A sneeze is an involuntary explosive burst of air from the nose and mouth that removes offending material from the nasal passages.
Causes & symptoms
Sneezing can occur from a number of causes, or may itself be a symptom of an underlying condition, most likely an allergy or common cold. Sneezing may simply be triggered by a small foreign object or substance in the nose, including particles of pepper, smoke, irritating chemical fumes, or gases. It may also be a symptom of a common cold, upper respiratory tract infection, hay fever, or other allergies to pollen, dust, dust mites, mold, dander, grass, or other substances. Additional potential causes of sneezing include withdrawal from opiate drugs, inhaling corticosteroids, whooping cough, or anaphylaxis. Many people sneeze when they step outdoors into bright sunlight. Others report sneezing whenever they tweeze their eyebrows.
In a January 2000 paper in the journal Neurology, Dr. Mark Hersch of Australia's New South Wales University reported that some stroke patients find themselves temporarily unable to sneeze, leading to speculation that a "sneeze center" may exist in the medulla of the brainstem.
An attempt to determine the cause of sneezing is likely to include an examination of the upper respiratory tract. A doctor might perform skin tests to uncover any allergies, or antibody tests. In some cases, x rays are also useful.
Herbs and supplements
Echinacea, Yin Chiao Chieh Tu Pien (a Chinese over-the-counter formulation), zinc, and vitamin C are all potentially useful against sneezing and other cold symptoms. Stinging nettle (Urtica dioica) and red clover (Trifolium pratense) may be used for allergies.

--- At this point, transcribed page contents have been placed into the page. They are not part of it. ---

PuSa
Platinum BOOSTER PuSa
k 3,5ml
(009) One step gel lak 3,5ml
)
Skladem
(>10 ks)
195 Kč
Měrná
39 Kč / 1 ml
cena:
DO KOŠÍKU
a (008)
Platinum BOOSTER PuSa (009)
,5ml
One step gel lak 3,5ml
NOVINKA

Homeopathy and acupuncture
Either of these disciplines may offer individualized relief. A local practitioner should be consulted. Homeopathic
remedies may include Allium cepa, Sabadilla, Nux vomica, Euphrasia, Natrum muriaticum, and others.
Acupressure points that may be effective against sneezing include Large Intestine 4 (between the thumb and the index finger), Governing Vessel 26 (on the upper lip), and Triple Warmer 5 (on the forearm).

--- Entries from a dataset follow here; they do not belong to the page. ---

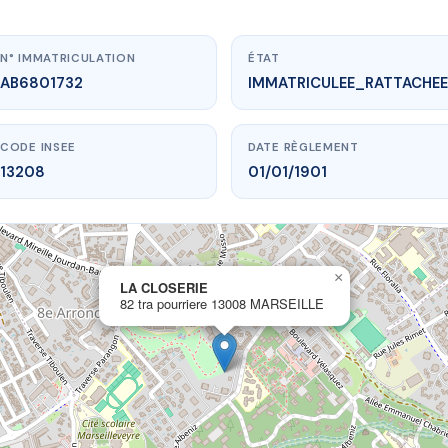
N° IMMATRICULATION
ÉTAT
AB6801732
IMMATRICULEE_RATTACHEE
CODE INSEE
DATE RÈGLEMENT
13208
01/01/1901
×
vme.plus/AB6801732
LA CLOSERIE
82 tra pourriere 13008 MARSEILLE
LA CLOSERIE
ourriere
13008 MARSEILLE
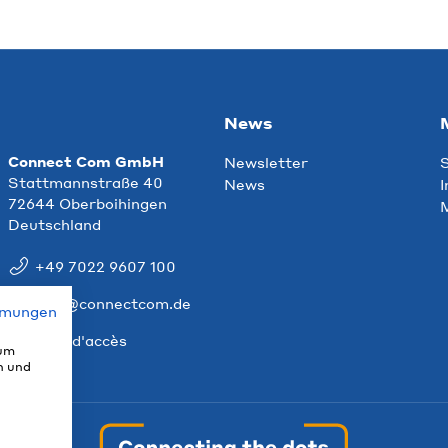
News
Connect Com GmbH
Newsletter
S
Stattmannstraße 40
News
I
72644 Oberboihingen
M
Deutschland
+49 7022 9607 100
info@connectcom.de
mmungen
Plan d'accès
 um
n und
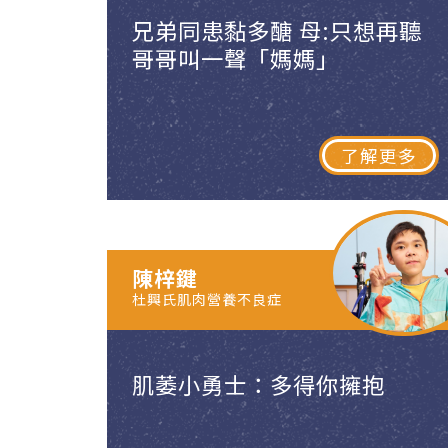
兄弟同患黏多醣 母:只想再聽
哥哥叫一聲「媽媽」
了解更多
陳梓鍵
杜興氏肌肉營養不良症
肌萎小勇士：多得你擁抱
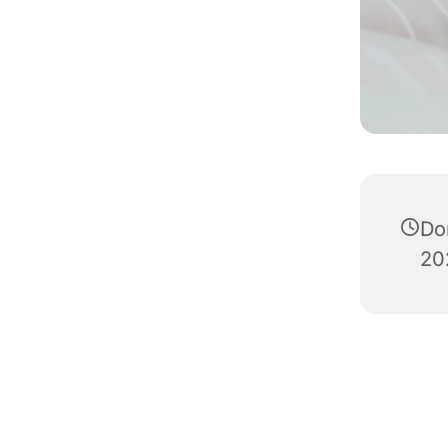
Do
20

With allergies, the best way to prevent sneezing is to avoid exposure to allergens, the substances that provoke allergic attacks. Depending on the substance, this can be done by timely replacement of furnace filters, removing animals from the house, or even getting out of town during particularly sensitive seasons.
Handwashing and careful hygiene are good ways to avoid common colds and other infections.